== Tâche à réaliser ==
Reproduisez fidèlement le passage du texte sur le khayameya qui commence par « L’industrie du khayameya » et se poursuit jusqu’à « aux événements officiels. » inclus.

== Passage du texte ==
►

Tissu egyptien : le khayameya entre héritage, culture et défis contemporains

Plongez dans l’univers fascinant du khayameya ou khayamiya, un tissu egyptien ancestral qui a traversé les siècles, entre tradition et modernité. D’abord utilisé pour se protéger contre la chaleur dans les tentes dans le désert, il est devenu un art décoratif unique, emblématique de l’Égypte. Mais face aux défis modernes, entre baisse du tourisme et évolution des méthodes de production, cet artisanat egyptien millénaire se transforme pour survivre. Découvrez comment ce savoir-faire, symbole de l’identité égyptienne, s’adapte aux enjeux contemporains tout en préservant son essence. Un voyage à travers l’histoire et l’art egyptien ! Et pour voyager de chez vous, nous vous recommandons dans cet article plusieurs marques qui vendent le khayameya en Europe !

Tissu egyptien : origines et apogée du khayameya

Le khayameya de la dynastie fatimide à l’époque khédiviale

Le khayameya puise ses racines dans les premières civilisations égyptiennes, quand les tentes en tissu jouaient un rôle essentiel. Ce nom vient du mot khayma, qui signifie « tente » en arabe, et illustre bien sa fonction première : celle de fabriquer de somptueux pavillons en tissu pour se protéger du soleil brûlant du désert. Dès l’époque pharaonique, les Égyptiens utilisaient des huttes, puis des tentes, pour se protéger des intempéries et du climat extrême. Ainsi, ce métier, l’un des plus anciens d’Egypte, est né de la nécessité de créer des abris temporaires pour affronter les vastes étendues désertiques, avant d’évoluer au fil des siècles en un art décoratif raffiné.

Khayameya motifs

L’industrie du khayameya connaît un essor majeur à partir de la dynastie fatimides (Xe – XIIe siècles), une époque où les artisans commencent à intégrer des tissus colorés et des motifs inspirés de l’art islamique, comme les arabesques, les motifs géométriques, et la calligraphie. Ces ornementations, influencées par l’architecture des mosquées et temples, ornent les grandes tentes destinées aux familles nobles, aux cérémonies religieuses et aux événements officiels.

Khayameya souk

Sous les Mamelouks, les tentures khayameya deviennent des pièces maîtresses et des symboles de prestige, utilisés lors des festivités, des cérémonies religieuses et des événements royaux. Elles marquent l’élite égyptienne et reflètent son statut social. Parallèlement, l’art du khayameya s’étend pour inclure des couvre-lits et des tentures murales, devenant un élément décoratif clé aussi bien dans les résidences privées que dans les lieux publics.

Au XIXe siècle pendant la période khédiviale, titre donné au pacha d’Égypte Ismaïl en 1867, l’art du khayamiya connaît un renouveau flamboyant, l’influence de l’empire ottoman s’invite dans les motifs décoratifs, apportant de nouveaux designs inspirés des arts ottomans

Ces tentures colorées ornent désormais les cafés, les fêtes et les célébrations publiques, amplifiant leur visibilité et leur usage. Ce nouvel âge d’or transforme la rue Al-Khayamiya, au Caire, en un centre névralgique de cet artisanat. Les ateliers se multiplient, et les artisans se spécialisent dans la création de panneaux colorés destinés à décorer aussi bien les espaces extérieurs que l’intérieur des tentes. Cependant, à la fin de l’Empire ottoman, un tournant majeur se produit : l’élite égyptienne commence à délaisser ces œuvres traditionnelles au profit de décorations de style occidental, marquant un déclin pour l’art du khayameya. Les artisans, qui étaient autrefois prisés pour leurs créations, se retrouvent confrontés à une situation incertaine, perdant leur public traditionnel au profit de nouvelles tendances.

◄

== Données enregistrées ==
►

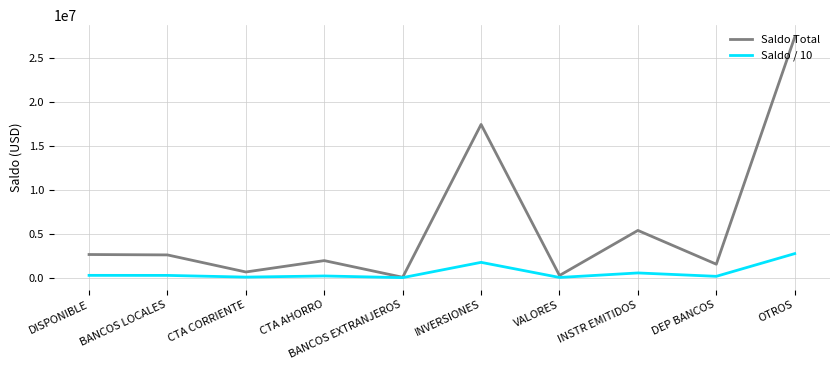

Between INVERSIONES and VALORES, which series saw the biggest shift?

Saldo Total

◄

== Solution proposée ==
L’industrie du khayameya connaît un essor majeur à partir de la dynastie fatimides (Xe – XIIe siècles), une époque où les artisans commencent à intégrer des tissus colorés et des motifs inspirés de l’art islamique, comme les arabesques, les motifs géométriques, et la calligraphie. Ces ornementations, influencées par l’architecture des mosquées et temples, ornent les grandes tentes destinées aux familles nobles, aux cérémonies religieuses et aux événements officiels.